Eve Weckström – Portfolio & Development Professional at UPM and Co-Founder of Sister of Muse

Tell us about your career journey?

I work in Strategy & Development at UPM. In addition to my role at UPM, I’m a co-founder of Sister of Muse (SOM), a cosmetics e-commerce brand I built with my sister, Kiia. Two perspectives that reinforce each other: long-horizon strategy and hands-on execution. I’ve also recently completed a master’s in Forest Sciences from HY and a bachelor’s in Chemical Engineering at Aalto.

What were some defining moments that shaped your career?
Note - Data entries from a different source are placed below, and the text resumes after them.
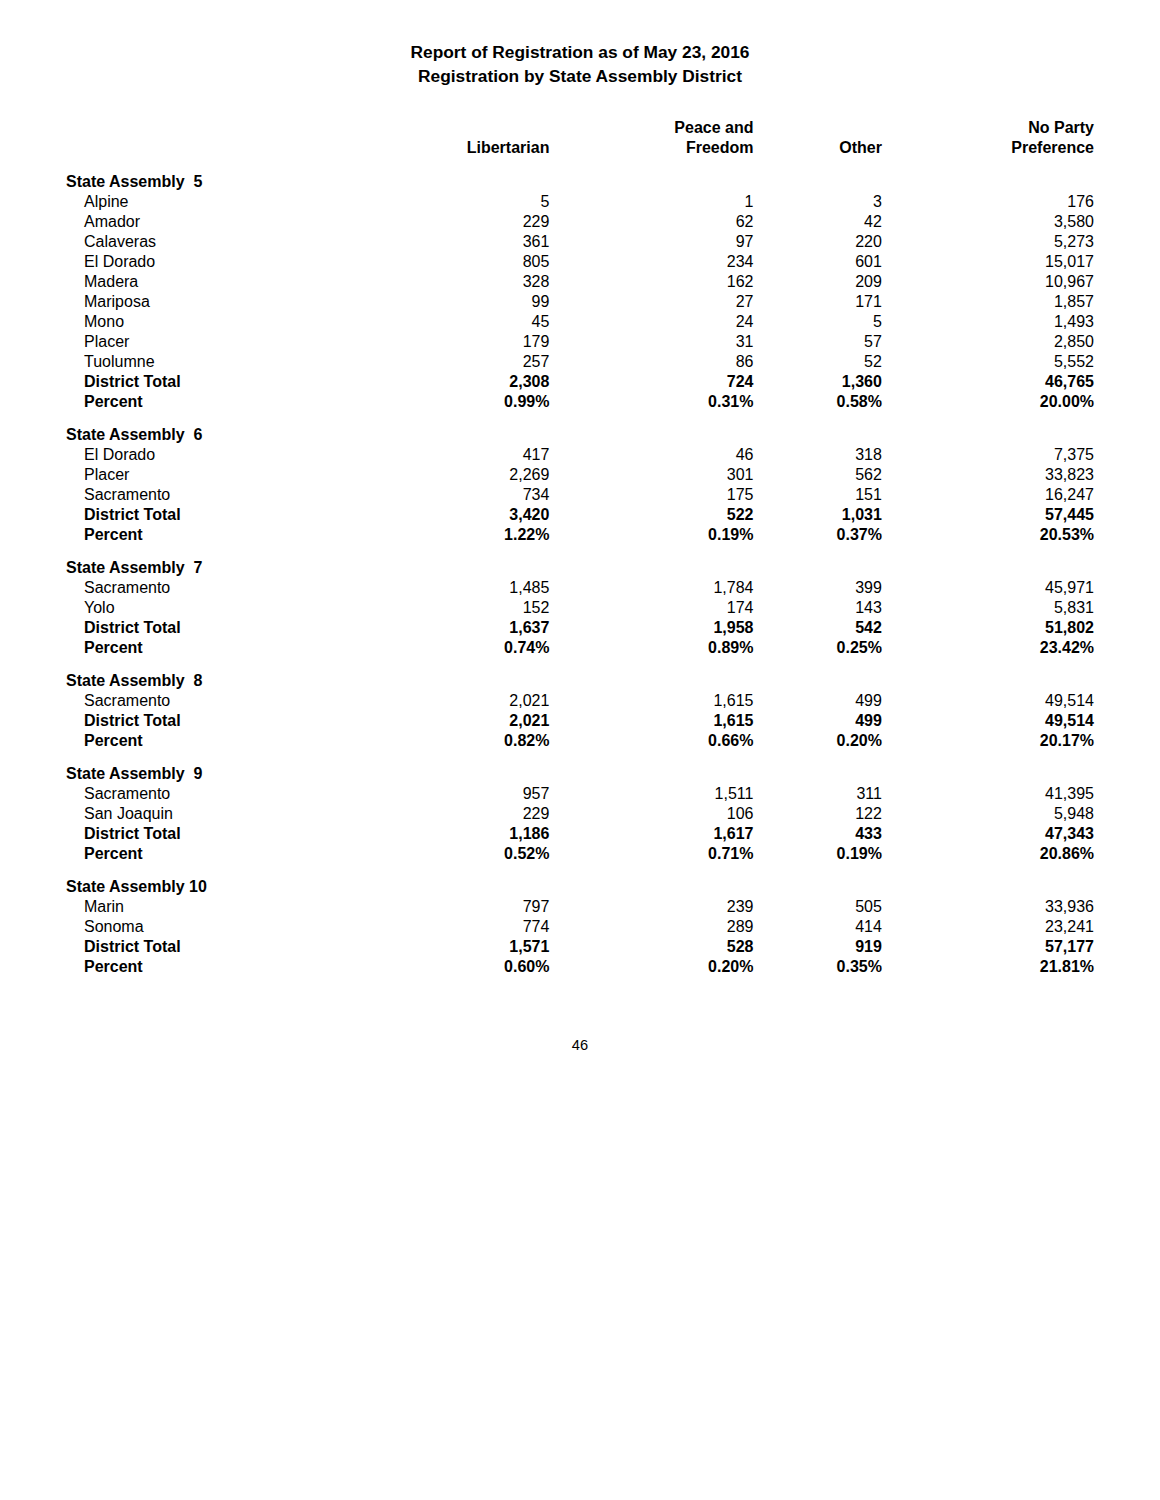Report of Registration as of May 23, 2016
Registration by State Assembly District
| | | Peace and | | No Party |
| --- | --- | --- | --- | --- |
| | Libertarian | Freedom | Other | Preference |
| State Assembly 5 |
| Alpine | 5 | 1 | 3 | 176 |
| Amador | 229 | 62 | 42 | 3,580 |
| Calaveras | 361 | 97 | 220 | 5,273 |
| El Dorado | 805 | 234 | 601 | 15,017 |
| Madera | 328 | 162 | 209 | 10,967 |
| Mariposa | 99 | 27 | 171 | 1,857 |
| Mono | 45 | 24 | 5 | 1,493 |
| Placer | 179 | 31 | 57 | 2,850 |
| Tuolumne | 257 | 86 | 52 | 5,552 |
| District Total | 2,308 | 724 | 1,360 | 46,765 |
| Percent | 0.99% | 0.31% | 0.58% | 20.00% |
| State Assembly 6 |
| El Dorado | 417 | 46 | 318 | 7,375 |
| Placer | 2,269 | 301 | 562 | 33,823 |
| Sacramento | 734 | 175 | 151 | 16,247 |
| District Total | 3,420 | 522 | 1,031 | 57,445 |
| Percent | 1.22% | 0.19% | 0.37% | 20.53% |
| State Assembly 7 |
| Sacramento | 1,485 | 1,784 | 399 | 45,971 |
| Yolo | 152 | 174 | 143 | 5,831 |
| District Total | 1,637 | 1,958 | 542 | 51,802 |
| Percent | 0.74% | 0.89% | 0.25% | 23.42% |
| State Assembly 8 |
| Sacramento | 2,021 | 1,615 | 499 | 49,514 |
| District Total | 2,021 | 1,615 | 499 | 49,514 |
| Percent | 0.82% | 0.66% | 0.20% | 20.17% |
| State Assembly 9 |
| Sacramento | 957 | 1,511 | 311 | 41,395 |
| San Joaquin | 229 | 106 | 122 | 5,948 |
| District Total | 1,186 | 1,617 | 433 | 47,343 |
| Percent | 0.52% | 0.71% | 0.19% | 20.86% |
| State Assembly 10 |
| Marin | 797 | 239 | 505 | 33,936 |
| Sonoma | 774 | 289 | 414 | 23,241 |
| District Total | 1,571 | 528 | 919 | 57,177 |
| Percent | 0.60% | 0.20% | 0.35% | 21.81% |
46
UPM strategy work is where materials, markets, and large-scale production meet, and this is the exact intersection I’ve built my skills around. I wish to understand how decisions at this scale shape competitiveness, sustainability, and long-term market positioning. The biggest thing I’ve learned is simple: in a company this size, nothing meaningful is done alone. Collaboration isn’t a “nice-to-have”; it’s the operating system. If you actually want to understand what’s really happening, and contribute, you need the networked loop: talk to operators, sales, finance and customers for their insights. I hope the most defining moments are still to come!
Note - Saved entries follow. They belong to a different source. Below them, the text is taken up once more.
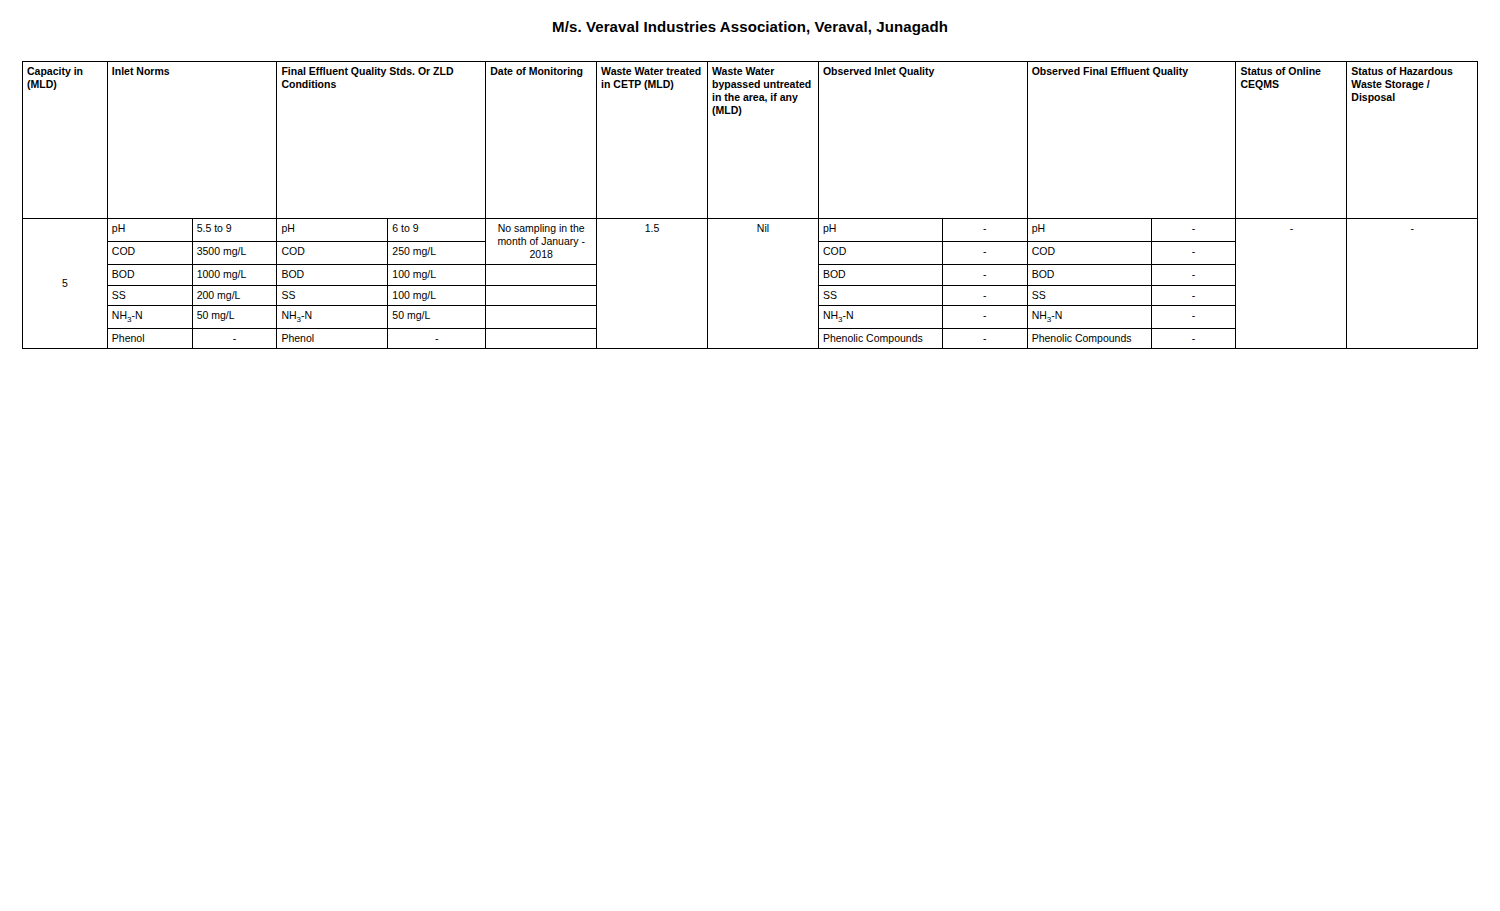M/s. Veraval Industries Association, Veraval, Junagadh
| Capacity in (MLD) | Inlet Norms | Final Effluent Quality Stds. Or ZLD Conditions | Date of Monitoring | Waste Water treated in CETP (MLD) | Waste Water bypassed untreated in the area, if any (MLD) | Observed Inlet Quality | Observed Final Effluent Quality | Status of Online CEQMS | Status of Hazardous Waste Storage / Disposal |
| --- | --- | --- | --- | --- | --- | --- | --- | --- | --- |
| 5 | pH | 5.5 to 9 | pH | 6 to 9 | No sampling in the month of January - 2018 | 1.5 | Nil | pH | - | pH | - | - | - |
| COD | 3500 mg/L | COD | 250 mg/L | COD | - | COD | - |
| BOD | 1000 mg/L | BOD | 100 mg/L | | BOD | - | BOD | - |
| SS | 200 mg/L | SS | 100 mg/L | | SS | - | SS | - |
| NH 3 -N | 50 mg/L | NH 3 -N | 50 mg/L | | NH 3 -N | - | NH 3 -N | - |
| Phenol | - | Phenol | - | | Phenolic Compounds | - | Phenolic Compounds | - |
What is your proudest moment in your career?

Turning an idea into a brand that people use and recommend. Every time I hear our product made someone’s week easier and created space for what matters, that’s a clear win.
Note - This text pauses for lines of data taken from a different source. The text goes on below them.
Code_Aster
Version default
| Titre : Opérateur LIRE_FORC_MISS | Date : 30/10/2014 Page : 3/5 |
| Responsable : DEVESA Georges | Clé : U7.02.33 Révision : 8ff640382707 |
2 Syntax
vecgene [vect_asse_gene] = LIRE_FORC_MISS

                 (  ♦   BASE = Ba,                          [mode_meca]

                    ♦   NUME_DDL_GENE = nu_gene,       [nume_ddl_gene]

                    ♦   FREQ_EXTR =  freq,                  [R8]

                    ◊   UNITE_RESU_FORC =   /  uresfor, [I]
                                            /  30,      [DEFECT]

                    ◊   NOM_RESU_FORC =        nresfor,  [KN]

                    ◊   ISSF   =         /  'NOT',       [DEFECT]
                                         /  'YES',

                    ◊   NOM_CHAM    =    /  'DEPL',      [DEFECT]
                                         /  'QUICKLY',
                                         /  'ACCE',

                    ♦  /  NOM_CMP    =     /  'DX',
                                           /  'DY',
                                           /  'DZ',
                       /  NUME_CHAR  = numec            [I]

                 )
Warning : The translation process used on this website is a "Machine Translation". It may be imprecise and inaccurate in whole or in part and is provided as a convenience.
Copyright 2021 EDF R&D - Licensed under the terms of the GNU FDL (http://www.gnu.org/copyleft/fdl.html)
What inspired you to pursue this career path?

I grew up in the back room of my mom’s hair salon (30+ years an entrepreneur). Watching her make every client feel seen wired me for customer centricity. That “why would people want this?” question drives everything. I think it’s the thread I carry through my career. With many interests, entrepreneurship became the vehicle. With my sister’s deep product know-how, we built SOM to solve a clear request we kept hearing: “I want to look polished all week without fussing every morning.” Our product does exactly that.

What advice do you have for female students?

Fail faster (so you can learn faster). Perfectionism creates a chain reaction: aiming for perfect leads to fearing failure, which leads to avoiding trying. I’ve had to unlearn the “spotlight effect”: the idea that everyone is watching you. They aren’t. Most people are busy thinking about themselves. Once you truly internalize that, trying (and failing) gets easier.

What are some challenges you’ve had to face in your career?

Protect your focus: say no to good things so you can say yes to great ones. The hard part, still a work in progress, is cutting extra noise: nice-to-haves, low-leverage tasks, FOMO projects. Keep the plate clear so the work that actually moves the needle has room.

What skills do you think are most important to succeed in this career?

Customer obsession. Clear writing. Bias-to-action.

 


Career Aspirations showcases the goals, inspirations, and experiences of women through written format.